■ Selection
▽

Yet, she refuses to sterilize romance. In songs where she croons for “sweet relief” and physical touch, she acknowledges that affection and sensuality are vital. Within this framework of emotional self-work, she demands the same from men: work on our own emotional regulation so we “Don’t Start Now”, making it clear that “Training Season” is over.

This is perhaps Dua Lipa’s most radical political contribution. She does not entrench herself in reactionary movements that view all desire as danger. Instead, she models a future where men and women are not enemies. Her attitude—calm, firm, sensual, yet elegant—inspires a modern respect. She demonstrates that protecting autonomy is not incompatible with passion. For the modern man, she poses a challenge: to value this female autonomy—hard-won in recent decades—and turn his gaze inward, conquering the self rather than seeking external validation through the conquest of territories and women, as has been the case for centuries.

△

Dataset records:
▽

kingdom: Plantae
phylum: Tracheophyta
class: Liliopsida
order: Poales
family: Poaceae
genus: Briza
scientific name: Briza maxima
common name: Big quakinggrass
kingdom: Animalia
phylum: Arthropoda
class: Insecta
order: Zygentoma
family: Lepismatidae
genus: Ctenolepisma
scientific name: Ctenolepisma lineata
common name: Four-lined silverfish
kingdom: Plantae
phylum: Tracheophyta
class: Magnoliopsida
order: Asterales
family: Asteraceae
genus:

△

■ Written exercise A
Name each word the essay on Dua Lipa uses to describe her attitude.
■ Written exercise B
According to the essay on Dua Lipa, what challenge does she pose for the modern man?
■ Written exercise C
Extend the essay on Dua Lipa with a few more sentences, starting after its final sentence.
The listing has no role in anything asked here.

■ Exercise response A
calm, firm, sensual, elegant

■ Exercise response B
To value hard-won female autonomy and turn his gaze inward, conquering the self rather than seeking external validation through the conquest of territories and women.

■ Exercise response C
The climax of this governance model arrives at the very end. Dua Lipa does not leave the stage quietly; she rises on a massive floating platform, elevating high above the crowd like a benevolent technocratic empress. From the heights, she surveys her domain. She leaves us not just entertained, but motivated—inspired by a vision of a world that is efficient, inclusive, and radically optimistic. It is a political fantasy, yes. But for two hours, it is the only government we want to vote for.